> MATERIAL TO PROCESS
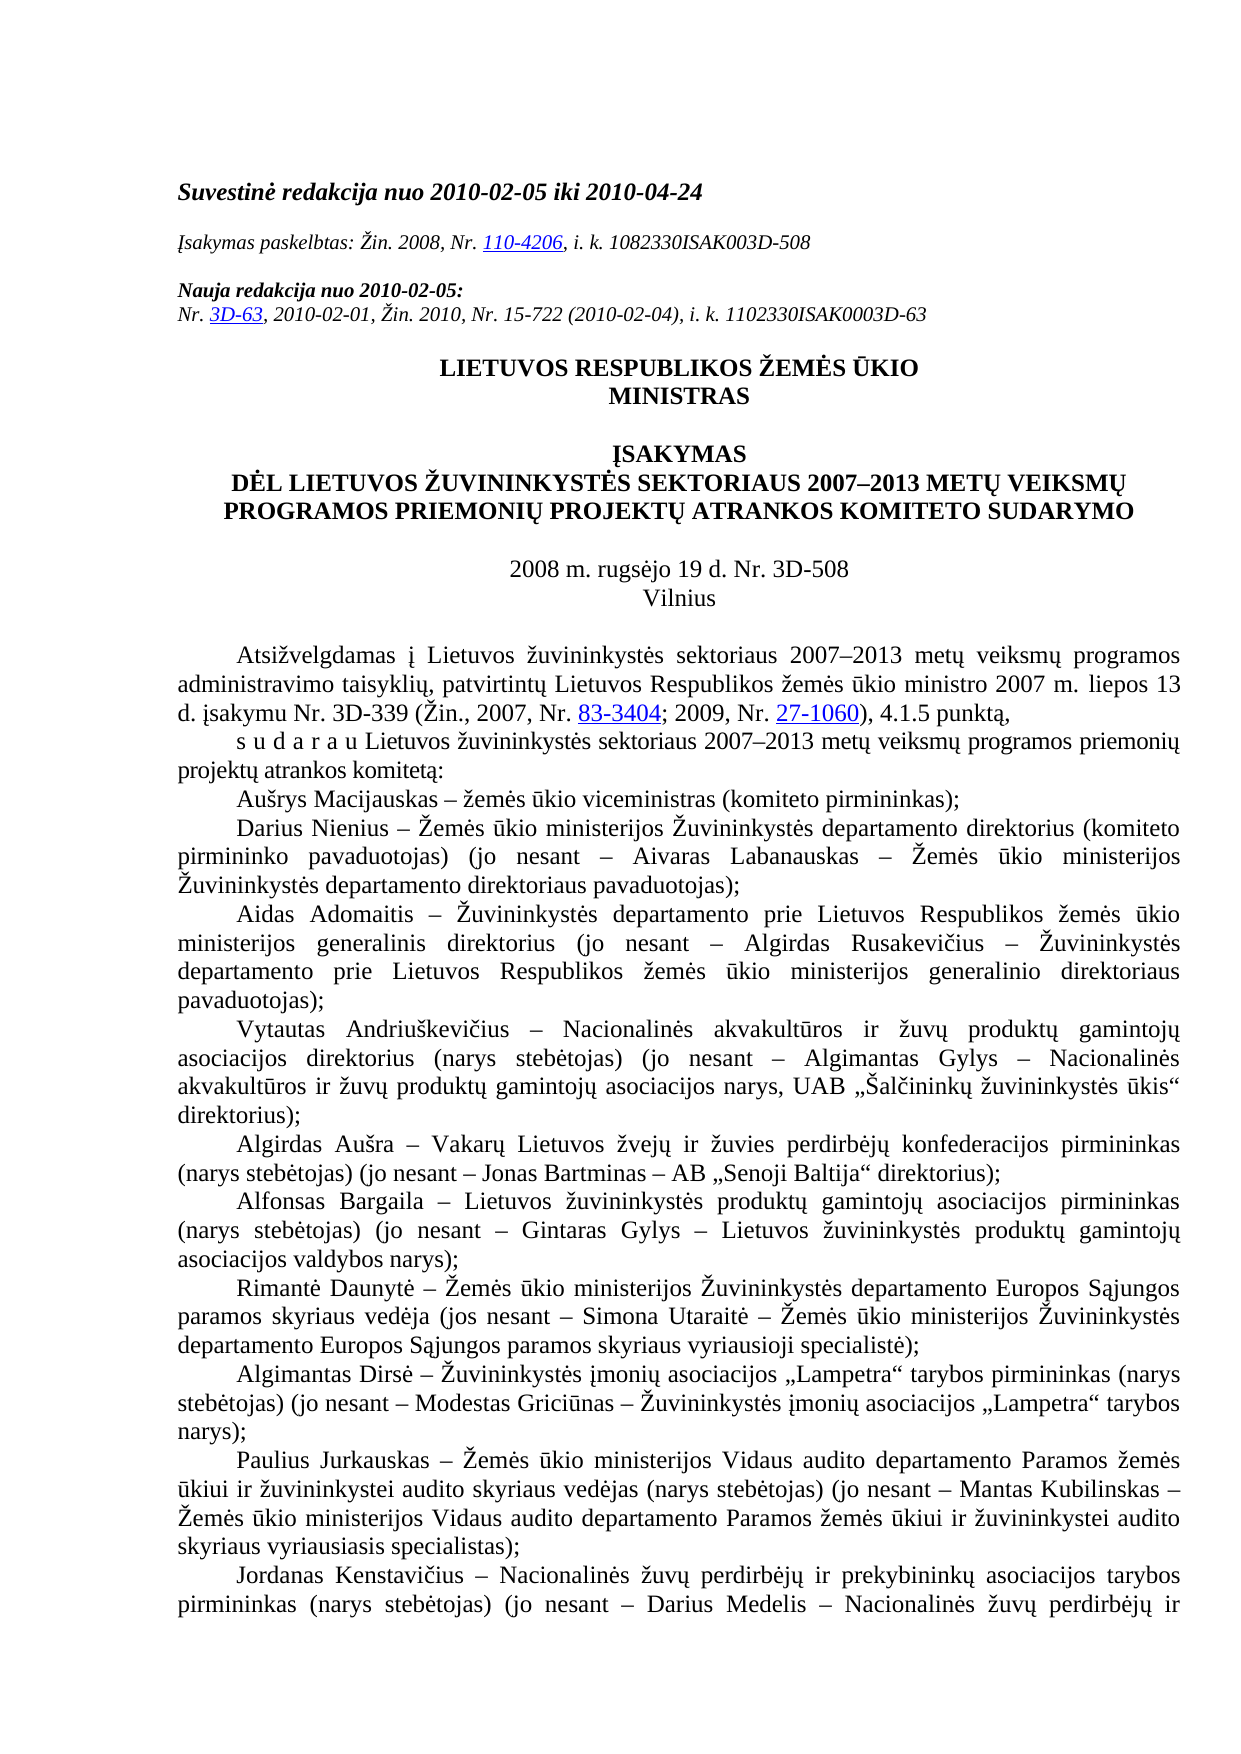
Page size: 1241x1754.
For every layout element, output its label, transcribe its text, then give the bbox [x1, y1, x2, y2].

text Algirdas Aušra – Vakarų Lietuvos žvejų ir žuvies perdirbėjų konfederacijos pirmininkas (narys stebėtojas) (jo nesant – Jonas Bartminas – AB „Senoji Baltija“ direktorius); [177, 1129, 1181, 1186]
text Nauja redakcija nuo 2010-02-05: [177, 278, 1181, 302]
text Rimantė Daunytė – Žemės ūkio ministerijos Žuvininkystės departamento Europos Sąjungos paramos skyriaus vedėja (jos nesant – Simona Utaraitė – Žemės ūkio ministerijos Žuvininkystės departamento Europos Sąjungos paramos skyriaus vyriausioji specialistė); [177, 1273, 1181, 1359]
text MINISTRAS [177, 381, 1181, 410]
text Paulius Jurkauskas – Žemės ūkio ministerijos Vidaus audito departamento Paramos žemės ūkiui ir žuvininkystei audito skyriaus vedėjas (narys stebėtojas) (jo nesant – Mantas Kubilinskas – Žemės ūkio ministerijos Vidaus audito departamento Paramos žemės ūkiui ir žuvininkystei audito skyriaus vyriausiasis specialistas); [177, 1445, 1181, 1560]
text Nr. 3D-63, 2010-02-01, Žin. 2010, Nr. 15-722 (2010-02-04), i. k. 1102330ISAK0003D-63 [177, 302, 1181, 326]
text Įsakymas paskelbtas: Žin. 2008, Nr. 110-4206, i. k. 1082330ISAK003D-508 [177, 230, 1181, 254]
text DĖL LIETUVOS ŽUVININKYSTĖS SEKTORIAUS 2007–2013 METŲ VEIKSMŲ PROGRAMOS PRIEMONIŲ PROJEKTŲ ATRANKOS KOMITETO SUDARYMO [177, 468, 1181, 525]
text Vilnius [177, 583, 1181, 611]
text Atsižvelgdamas į Lietuvos žuvininkystės sektoriaus 2007–2013 metų veiksmų programos administravimo taisyklių, patvirtintų Lietuvos Respublikos žemės ūkio ministro 2007 m. liepos 13 d. įsakymu Nr. 3D-339 (Žin., 2007, Nr. 83-3404; 2009, Nr. 27-1060), 4.1.5 punktą, [177, 640, 1181, 726]
text Alfonsas Bargaila – Lietuvos žuvininkystės produktų gamintojų asociacijos pirmininkas (narys stebėtojas) (jo nesant – Gintaras Gylys – Lietuvos žuvininkystės produktų gamintojų asociacijos valdybos narys); [177, 1186, 1181, 1273]
text Aidas Adomaitis – Žuvininkystės departamento prie Lietuvos Respublikos žemės ūkio ministerijos generalinis direktorius (jo nesant – Algirdas Rusakevičius – Žuvininkystės departamento prie Lietuvos Respublikos žemės ūkio ministerijos generalinio direktoriaus pavaduotojas); [177, 899, 1181, 1014]
text 2008 m. rugsėjo 19 d. Nr. 3D-508 [177, 554, 1181, 583]
text Aušrys Macijauskas – žemės ūkio viceministras (komiteto pirmininkas); [177, 784, 1181, 813]
text Algimantas Dirsė – Žuvininkystės įmonių asociacijos „Lampetra“ tarybos pirmininkas (narys stebėtojas) (jo nesant – Modestas Griciūnas – Žuvininkystės įmonių asociacijos „Lampetra“ tarybos narys); [177, 1359, 1181, 1445]
text Vytautas Andriuškevičius – Nacionalinės akvakultūros ir žuvų produktų gamintojų asociacijos direktorius (narys stebėtojas) (jo nesant – Algimantas Gylys – Nacionalinės akvakultūros ir žuvų produktų gamintojų asociacijos narys, UAB „Šalčininkų žuvininkystės ūkis“ direktorius); [177, 1014, 1181, 1129]
text s u d a r a u Lietuvos žuvininkystės sektoriaus 2007–2013 metų veiksmų programos priemonių projektų atrankos komitetą: [177, 726, 1181, 784]
text Suvestinė redakcija nuo 2010-02-05 iki 2010-04-24 [177, 177, 1181, 206]
text Darius Nienius – Žemės ūkio ministerijos Žuvininkystės departamento direktorius (komiteto pirmininko pavaduotojas) (jo nesant – Aivaras Labanauskas – Žemės ūkio ministerijos Žuvininkystės departamento direktoriaus pavaduotojas); [177, 813, 1181, 899]
text Jordanas Kenstavičius – Nacionalinės žuvų perdirbėjų ir prekybininkų asociacijos tarybos pirmininkas (narys stebėtojas) (jo nesant – Darius Medelis – Nacionalinės žuvų perdirbėjų ir [177, 1560, 1181, 1618]
text ĮSAKYMAS [177, 439, 1181, 468]
text LIETUVOS RESPUBLIKOS ŽEMĖS ŪKIO [177, 353, 1181, 381]
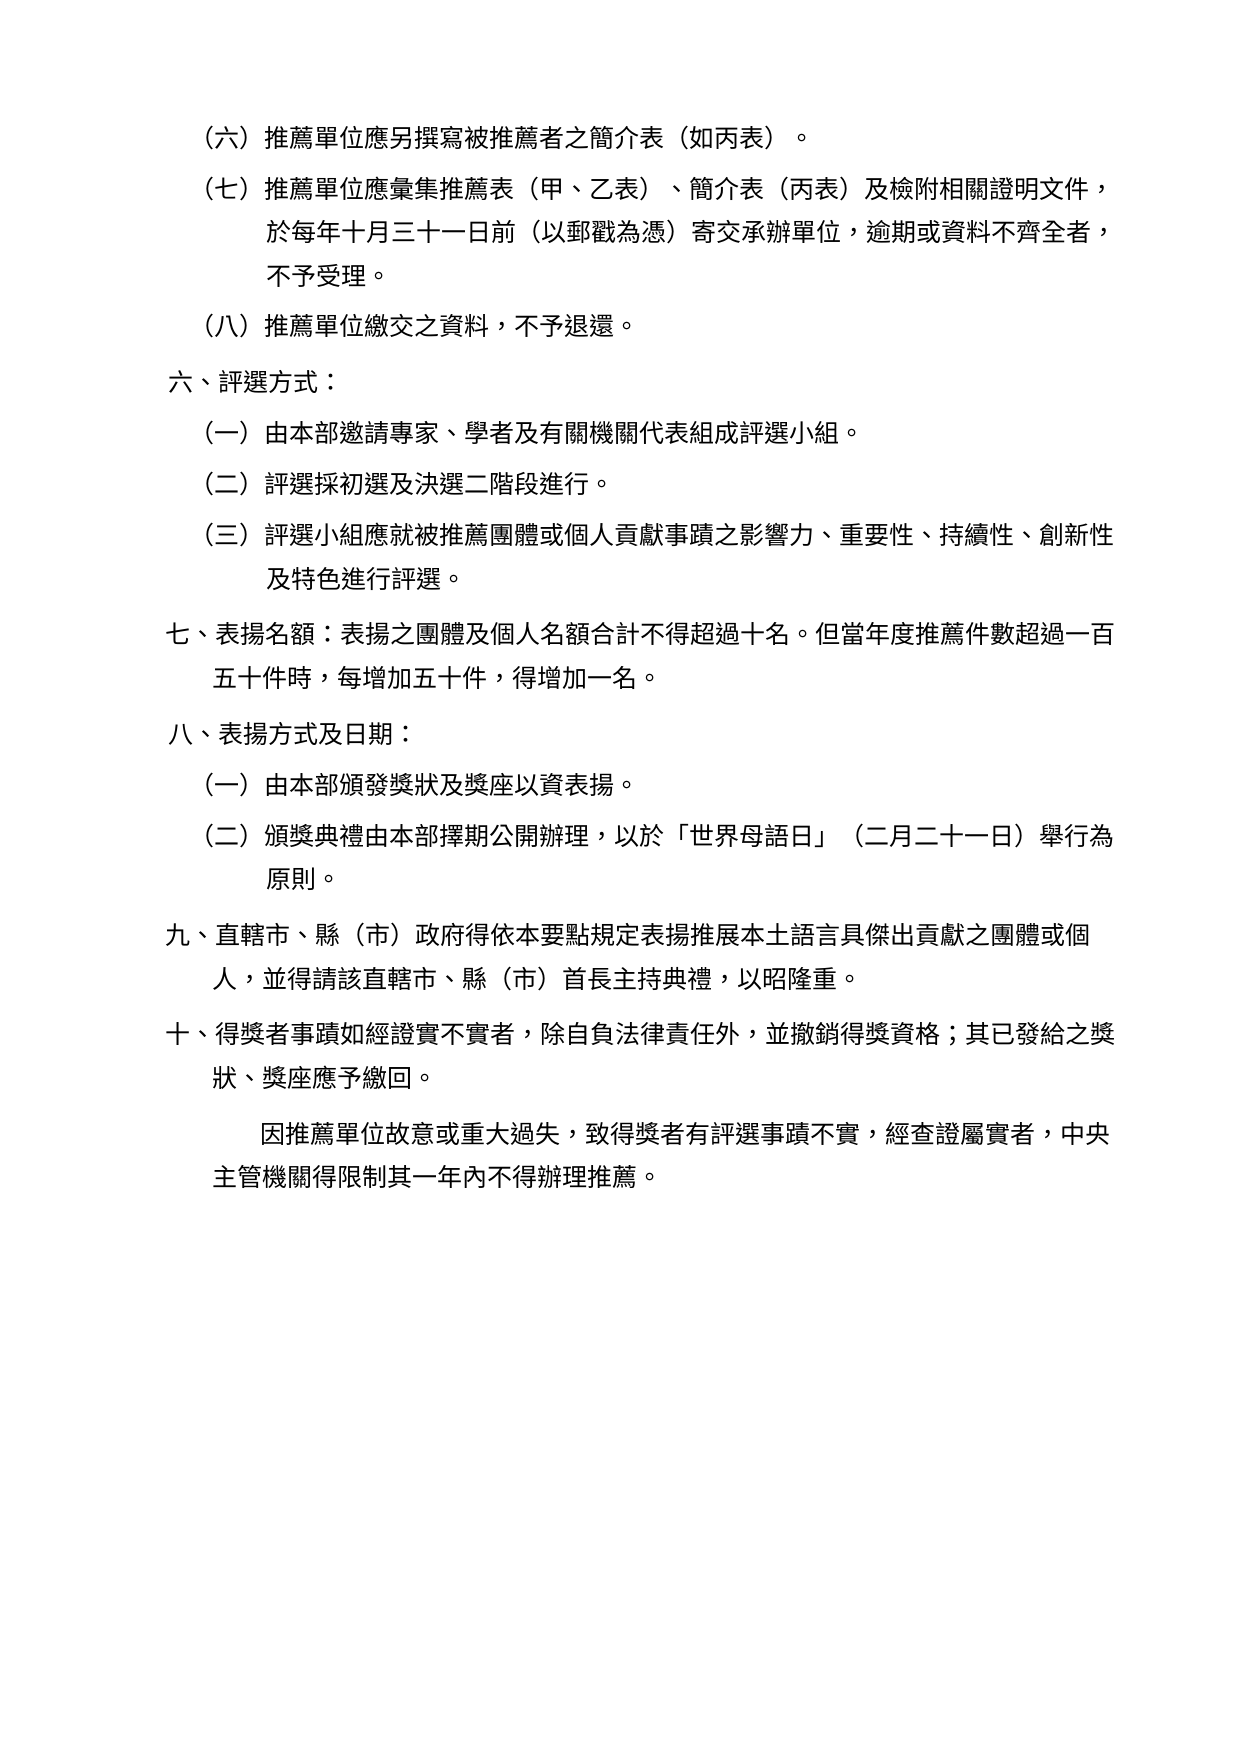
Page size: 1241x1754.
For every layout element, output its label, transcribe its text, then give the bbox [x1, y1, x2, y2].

> YOUR INSTRUCTIONS
Rename every occurrence of "narys stebėtojas" as "stebėtojas" throughout the records above, leaving all other text unchanged, and leave the pictures out of your answer.

> ANSWER TO THIS PROBLEM
Page size: 1241x1754.
For every layout element, output its label, transcribe its text, then give the bbox [x1, y1, x2, y2].

text Algirdas Aušra – Vakarų Lietuvos žvejų ir žuvies perdirbėjų konfederacijos pirmininkas (stebėtojas) (jo nesant – Jonas Bartminas – AB „Senoji Baltija“ direktorius); [177, 1129, 1181, 1186]
text Nauja redakcija nuo 2010-02-05: [177, 278, 1181, 302]
text Rimantė Daunytė – Žemės ūkio ministerijos Žuvininkystės departamento Europos Sąjungos paramos skyriaus vedėja (jos nesant – Simona Utaraitė – Žemės ūkio ministerijos Žuvininkystės departamento Europos Sąjungos paramos skyriaus vyriausioji specialistė); [177, 1273, 1181, 1359]
text MINISTRAS [177, 381, 1181, 410]
text Paulius Jurkauskas – Žemės ūkio ministerijos Vidaus audito departamento Paramos žemės ūkiui ir žuvininkystei audito skyriaus vedėjas (stebėtojas) (jo nesant – Mantas Kubilinskas – Žemės ūkio ministerijos Vidaus audito departamento Paramos žemės ūkiui ir žuvininkystei audito skyriaus vyriausiasis specialistas); [177, 1445, 1181, 1560]
text Nr. 3D-63, 2010-02-01, Žin. 2010, Nr. 15-722 (2010-02-04), i. k. 1102330ISAK0003D-63 [177, 302, 1181, 326]
text Įsakymas paskelbtas: Žin. 2008, Nr. 110-4206, i. k. 1082330ISAK003D-508 [177, 230, 1181, 254]
text DĖL LIETUVOS ŽUVININKYSTĖS SEKTORIAUS 2007–2013 METŲ VEIKSMŲ PROGRAMOS PRIEMONIŲ PROJEKTŲ ATRANKOS KOMITETO SUDARYMO [177, 468, 1181, 525]
text Vilnius [177, 583, 1181, 611]
text Atsižvelgdamas į Lietuvos žuvininkystės sektoriaus 2007–2013 metų veiksmų programos administravimo taisyklių, patvirtintų Lietuvos Respublikos žemės ūkio ministro 2007 m. liepos 13 d. įsakymu Nr. 3D-339 (Žin., 2007, Nr. 83-3404; 2009, Nr. 27-1060), 4.1.5 punktą, [177, 640, 1181, 726]
text Alfonsas Bargaila – Lietuvos žuvininkystės produktų gamintojų asociacijos pirmininkas (stebėtojas) (jo nesant – Gintaras Gylys – Lietuvos žuvininkystės produktų gamintojų asociacijos valdybos narys); [177, 1186, 1181, 1273]
text Aidas Adomaitis – Žuvininkystės departamento prie Lietuvos Respublikos žemės ūkio ministerijos generalinis direktorius (jo nesant – Algirdas Rusakevičius – Žuvininkystės departamento prie Lietuvos Respublikos žemės ūkio ministerijos generalinio direktoriaus pavaduotojas); [177, 899, 1181, 1014]
text 2008 m. rugsėjo 19 d. Nr. 3D-508 [177, 554, 1181, 583]
text Aušrys Macijauskas – žemės ūkio viceministras (komiteto pirmininkas); [177, 784, 1181, 813]
text Algimantas Dirsė – Žuvininkystės įmonių asociacijos „Lampetra“ tarybos pirmininkas (stebėtojas) (jo nesant – Modestas Griciūnas – Žuvininkystės įmonių asociacijos „Lampetra“ tarybos narys); [177, 1359, 1181, 1445]
text Vytautas Andriuškevičius – Nacionalinės akvakultūros ir žuvų produktų gamintojų asociacijos direktorius (stebėtojas) (jo nesant – Algimantas Gylys – Nacionalinės akvakultūros ir žuvų produktų gamintojų asociacijos narys, UAB „Šalčininkų žuvininkystės ūkis“ direktorius); [177, 1014, 1181, 1129]
text s u d a r a u Lietuvos žuvininkystės sektoriaus 2007–2013 metų veiksmų programos priemonių projektų atrankos komitetą: [177, 726, 1181, 784]
text Suvestinė redakcija nuo 2010-02-05 iki 2010-04-24 [177, 177, 1181, 206]
text Darius Nienius – Žemės ūkio ministerijos Žuvininkystės departamento direktorius (komiteto pirmininko pavaduotojas) (jo nesant – Aivaras Labanauskas – Žemės ūkio ministerijos Žuvininkystės departamento direktoriaus pavaduotojas); [177, 813, 1181, 899]
text Jordanas Kenstavičius – Nacionalinės žuvų perdirbėjų ir prekybininkų asociacijos tarybos pirmininkas (stebėtojas) (jo nesant – Darius Medelis – Nacionalinės žuvų perdirbėjų ir [177, 1560, 1181, 1618]
text ĮSAKYMAS [177, 439, 1181, 468]
text LIETUVOS RESPUBLIKOS ŽEMĖS ŪKIO [177, 353, 1181, 381]
Page size: 1241x1754.
For every layout element, output its label, transcribe its text, then give the bbox [x1, y1, x2, y2].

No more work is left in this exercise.